Prof. Bowman predicts peat soils will likely be relegated to localised patches along creek lines, and on lower slopes by the end of this century. Outside of these refugia, he expects large tracts of Tasmania’s western wilderness, much of it World Heritage Listed, will be replaced by “scrublands on gravelly ridges”.
“I actually think at a broader scale – if you believe the climate models, and data – it’s pretty simple analysis,” Prof.
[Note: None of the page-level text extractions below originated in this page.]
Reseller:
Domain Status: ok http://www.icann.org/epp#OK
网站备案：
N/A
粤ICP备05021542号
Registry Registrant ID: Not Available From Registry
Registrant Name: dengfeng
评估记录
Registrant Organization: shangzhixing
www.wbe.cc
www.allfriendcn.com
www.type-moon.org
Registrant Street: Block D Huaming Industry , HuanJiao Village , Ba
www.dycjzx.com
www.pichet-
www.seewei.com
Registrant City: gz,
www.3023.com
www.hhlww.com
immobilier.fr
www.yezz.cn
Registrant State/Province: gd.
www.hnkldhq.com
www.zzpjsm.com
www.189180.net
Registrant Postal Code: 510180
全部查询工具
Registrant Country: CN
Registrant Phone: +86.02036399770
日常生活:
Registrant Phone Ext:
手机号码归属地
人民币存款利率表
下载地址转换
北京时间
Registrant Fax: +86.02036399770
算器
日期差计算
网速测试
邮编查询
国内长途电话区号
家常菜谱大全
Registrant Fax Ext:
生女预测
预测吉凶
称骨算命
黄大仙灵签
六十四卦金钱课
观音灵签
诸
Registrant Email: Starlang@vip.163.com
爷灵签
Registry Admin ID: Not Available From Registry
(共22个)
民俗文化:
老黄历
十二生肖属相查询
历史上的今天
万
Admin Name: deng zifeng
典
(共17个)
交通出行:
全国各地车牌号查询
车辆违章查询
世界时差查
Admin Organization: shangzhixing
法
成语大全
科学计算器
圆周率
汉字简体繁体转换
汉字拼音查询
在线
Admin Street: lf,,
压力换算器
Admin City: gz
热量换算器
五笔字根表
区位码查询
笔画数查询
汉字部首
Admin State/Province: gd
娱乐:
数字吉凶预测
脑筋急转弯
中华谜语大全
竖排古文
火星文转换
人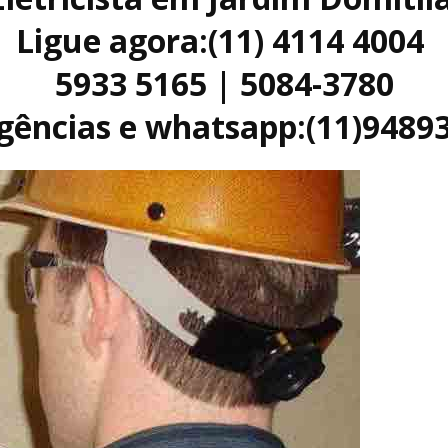
Ligue agora:(11) 4114 4004
5933 5165 | 5084-3780
ências e whatsapp:(11)9489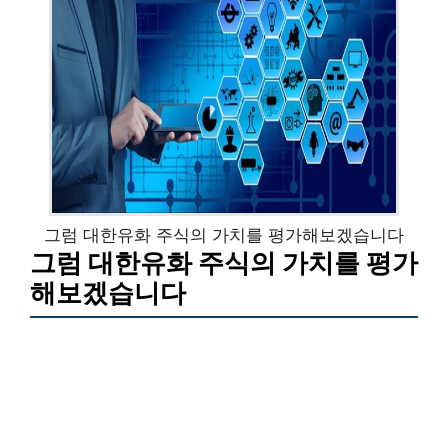
그럼 대한유화 주식의 가치를 평가해보겠습니다
그럼 대한유화 주식의 가치를 평가
해보겠습니다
Bowman said.
“That is, that peatlands require a certain climate; the Tasmanian peatlands are right on the margin; and if you warm the world, the peatlands that exist in Tasmania will … be replaced by a different sort of bush that will be more flammable and has a different sort of hydrology.”
And out of the ashes of Tasmania’s peatlands, a new threat is rising.
“The odd bushfire, you know, every so often, is typical basically anywhere in Australia,” said Dr Fay Johnston, a Menzies Institute researcher at the University of Tasmania. “But here we’ve got vegetation and soil burning that doesn’t normally burn. It’s more than just smoke from a passing vegetation fire, and that can be bad enough.”
“The mixture is more toxic, particularly if you’re close to it, and the sheer load of particles, because it’s incomplete [and]inefficient combustion, is much greater,” Dr Johnston said.
“The smoke mixture has a higher load of toxic ingredients, including suspended particles and products of incomplete combustion – hydrocarbons, volatile organic acids, a whole suite of things – that in their own right are highly irritating.”
“With peat fires, you tend to have a bigger exposure and you tend to have an exposure that goes on for longer,” she said.
On Friday, when authorities issued their latest stakeholder update, there were still over 70 fires – 30 of them uncontrolled – still burning across Tasmania. Smoke has reached as far as Melbourne, and Dr Johnston said that it’s likely around half of Tasmania has been exposed to the damaging haze.
“Everybody in Tasmania, more or less, would’ve got some smoke, but it was the people who live up in the north west who really got affected. It was quite bad for a good week, and it’s fluctuating on and off in some cases since then,” she said.